Kumpulan Tugas ▸
**1)** Salinlah bagian teks bacaan dari "Para penganut teori behaviorisme" sampai "tidak mempengaruhi peristiwa." tanpa perubahan apa pun.
**2)** Dalam teks bacaan, sebutan apa yang diberikan para penganut teori kognitif kepada manusia?

Teks Bacaan ▸
Para penganut teori behaviorisme menyebut manusia
sebagai homo mehanibcus (manusia mesin). Behavior lahir sebagai reaksi terhadap
introspeksionisme (aliran yang menganalisa jiwa manusia berdasarkan laporan
subjektif dan psikoanalisis (aliran yang berbicara tentang alam bawa sadar yang
tidak nampak). Behavior yang menganalisis prilaku yang Nampak
saja. Menurut aliran ini segala tingkah laku manusia terbentuk
sebagai hasil proses pembelajaran terhadap lingkungannya, tidak disebabkan
aspek.
Para penganut teori kognitif menyebut manusia sebagai
homo sapiens (manusia berpikir). Menurut aliran ini manusia tidak di pandang
lagi sebagai makhluk yang bereaksi secara pasif pada lingkungannya, makhluk
yang selalu berfikir. Penganut teori kognitif mengecam pendapat yang cenderung
menganggap pikiran itu tidak nyata karena tampak tidak mempengaruhi peristiwa.

Baris Data ▸
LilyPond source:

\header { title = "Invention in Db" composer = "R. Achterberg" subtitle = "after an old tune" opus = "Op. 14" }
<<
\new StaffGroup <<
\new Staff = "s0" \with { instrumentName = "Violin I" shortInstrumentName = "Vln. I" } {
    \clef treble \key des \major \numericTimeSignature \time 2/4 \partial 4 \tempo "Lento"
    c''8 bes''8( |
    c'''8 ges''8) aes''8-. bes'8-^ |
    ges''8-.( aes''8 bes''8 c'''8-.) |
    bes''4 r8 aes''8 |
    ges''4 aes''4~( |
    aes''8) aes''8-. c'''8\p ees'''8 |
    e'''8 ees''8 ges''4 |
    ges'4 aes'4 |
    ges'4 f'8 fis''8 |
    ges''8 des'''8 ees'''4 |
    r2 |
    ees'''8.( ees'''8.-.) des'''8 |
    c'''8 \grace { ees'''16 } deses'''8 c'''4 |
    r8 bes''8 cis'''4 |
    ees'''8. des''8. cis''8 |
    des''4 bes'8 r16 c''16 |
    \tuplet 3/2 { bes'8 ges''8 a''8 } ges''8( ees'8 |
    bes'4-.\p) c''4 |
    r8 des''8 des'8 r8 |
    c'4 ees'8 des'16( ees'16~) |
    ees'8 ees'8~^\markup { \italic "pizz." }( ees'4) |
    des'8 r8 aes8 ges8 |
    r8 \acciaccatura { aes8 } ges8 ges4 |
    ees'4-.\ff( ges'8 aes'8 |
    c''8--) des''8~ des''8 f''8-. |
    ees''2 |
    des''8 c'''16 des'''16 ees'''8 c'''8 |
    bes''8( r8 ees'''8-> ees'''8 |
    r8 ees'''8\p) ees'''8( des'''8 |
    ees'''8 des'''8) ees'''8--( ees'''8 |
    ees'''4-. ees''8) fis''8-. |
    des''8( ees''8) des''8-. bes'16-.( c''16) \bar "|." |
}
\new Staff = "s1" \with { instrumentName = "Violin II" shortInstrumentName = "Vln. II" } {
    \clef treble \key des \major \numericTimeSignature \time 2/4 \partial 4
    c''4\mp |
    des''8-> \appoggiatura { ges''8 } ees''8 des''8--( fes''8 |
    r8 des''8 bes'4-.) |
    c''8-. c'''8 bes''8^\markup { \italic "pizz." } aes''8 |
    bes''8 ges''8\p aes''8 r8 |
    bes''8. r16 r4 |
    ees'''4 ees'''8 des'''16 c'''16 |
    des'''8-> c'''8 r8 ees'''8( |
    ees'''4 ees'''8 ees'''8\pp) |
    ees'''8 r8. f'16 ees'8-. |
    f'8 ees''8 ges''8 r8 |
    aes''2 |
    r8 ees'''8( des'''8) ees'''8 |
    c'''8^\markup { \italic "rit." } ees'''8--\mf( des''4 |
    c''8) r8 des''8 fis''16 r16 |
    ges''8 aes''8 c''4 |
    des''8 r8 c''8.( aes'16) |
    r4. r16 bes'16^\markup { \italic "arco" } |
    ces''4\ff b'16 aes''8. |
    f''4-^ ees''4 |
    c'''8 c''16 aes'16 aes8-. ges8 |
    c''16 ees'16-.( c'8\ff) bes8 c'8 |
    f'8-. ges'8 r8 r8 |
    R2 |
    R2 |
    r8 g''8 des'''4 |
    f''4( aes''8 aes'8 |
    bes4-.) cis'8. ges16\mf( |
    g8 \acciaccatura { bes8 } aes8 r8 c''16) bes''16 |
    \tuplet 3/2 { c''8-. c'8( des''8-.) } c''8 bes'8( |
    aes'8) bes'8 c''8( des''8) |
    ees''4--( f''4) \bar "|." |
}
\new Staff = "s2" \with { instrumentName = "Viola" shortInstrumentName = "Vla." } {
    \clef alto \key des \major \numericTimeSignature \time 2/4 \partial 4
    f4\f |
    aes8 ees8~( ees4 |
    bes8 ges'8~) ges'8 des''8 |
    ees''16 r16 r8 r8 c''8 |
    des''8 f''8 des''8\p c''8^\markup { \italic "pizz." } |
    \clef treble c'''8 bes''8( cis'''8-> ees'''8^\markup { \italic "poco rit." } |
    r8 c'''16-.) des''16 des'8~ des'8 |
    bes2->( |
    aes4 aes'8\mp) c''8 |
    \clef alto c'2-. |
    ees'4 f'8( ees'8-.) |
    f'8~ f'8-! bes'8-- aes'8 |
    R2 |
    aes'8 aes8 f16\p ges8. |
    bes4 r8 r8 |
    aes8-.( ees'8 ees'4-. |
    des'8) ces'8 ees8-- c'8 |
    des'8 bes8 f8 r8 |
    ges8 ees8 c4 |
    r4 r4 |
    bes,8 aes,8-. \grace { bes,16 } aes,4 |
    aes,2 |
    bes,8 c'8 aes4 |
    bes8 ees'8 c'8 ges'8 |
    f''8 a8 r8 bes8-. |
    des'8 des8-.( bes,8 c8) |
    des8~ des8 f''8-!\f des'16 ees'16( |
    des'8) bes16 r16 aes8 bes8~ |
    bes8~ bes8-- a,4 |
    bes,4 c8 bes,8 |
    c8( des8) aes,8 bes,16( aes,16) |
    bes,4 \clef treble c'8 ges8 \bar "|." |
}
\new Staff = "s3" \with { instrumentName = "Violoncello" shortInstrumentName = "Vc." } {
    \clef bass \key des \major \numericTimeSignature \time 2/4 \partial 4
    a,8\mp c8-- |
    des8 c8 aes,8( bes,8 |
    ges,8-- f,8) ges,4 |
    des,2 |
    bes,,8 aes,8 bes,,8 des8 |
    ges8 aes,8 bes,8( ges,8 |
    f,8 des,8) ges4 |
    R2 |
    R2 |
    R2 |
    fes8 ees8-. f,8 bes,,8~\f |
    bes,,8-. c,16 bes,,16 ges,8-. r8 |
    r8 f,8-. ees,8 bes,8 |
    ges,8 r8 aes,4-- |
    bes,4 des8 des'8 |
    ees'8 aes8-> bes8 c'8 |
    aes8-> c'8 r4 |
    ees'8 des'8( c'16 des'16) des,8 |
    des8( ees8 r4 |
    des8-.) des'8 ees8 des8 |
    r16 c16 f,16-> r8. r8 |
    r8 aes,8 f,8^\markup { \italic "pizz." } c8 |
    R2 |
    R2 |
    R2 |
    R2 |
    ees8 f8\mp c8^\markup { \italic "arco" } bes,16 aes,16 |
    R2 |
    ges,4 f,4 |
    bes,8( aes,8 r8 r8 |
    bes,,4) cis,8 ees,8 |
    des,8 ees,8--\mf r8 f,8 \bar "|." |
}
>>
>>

Jawaban Tugas ▸
**1)**
Para penganut teori behaviorisme menyebut manusia
sebagai homo mehanibcus (manusia mesin). Behavior lahir sebagai reaksi terhadap
introspeksionisme (aliran yang menganalisa jiwa manusia berdasarkan laporan
subjektif dan psikoanalisis (aliran yang berbicara tentang alam bawa sadar yang
tidak nampak). Behavior yang menganalisis prilaku yang Nampak
saja. Menurut aliran ini segala tingkah laku manusia terbentuk
sebagai hasil proses pembelajaran terhadap lingkungannya, tidak disebabkan
aspek.
Para penganut teori kognitif menyebut manusia sebagai
homo sapiens (manusia berpikir). Menurut aliran ini manusia tidak di pandang
lagi sebagai makhluk yang bereaksi secara pasif pada lingkungannya, makhluk
yang selalu berfikir. Penganut teori kognitif mengecam pendapat yang cenderung
menganggap pikiran itu tidak nyata karena tampak tidak mempengaruhi peristiwa.

**2)** Homo sapiens (manusia berpikir).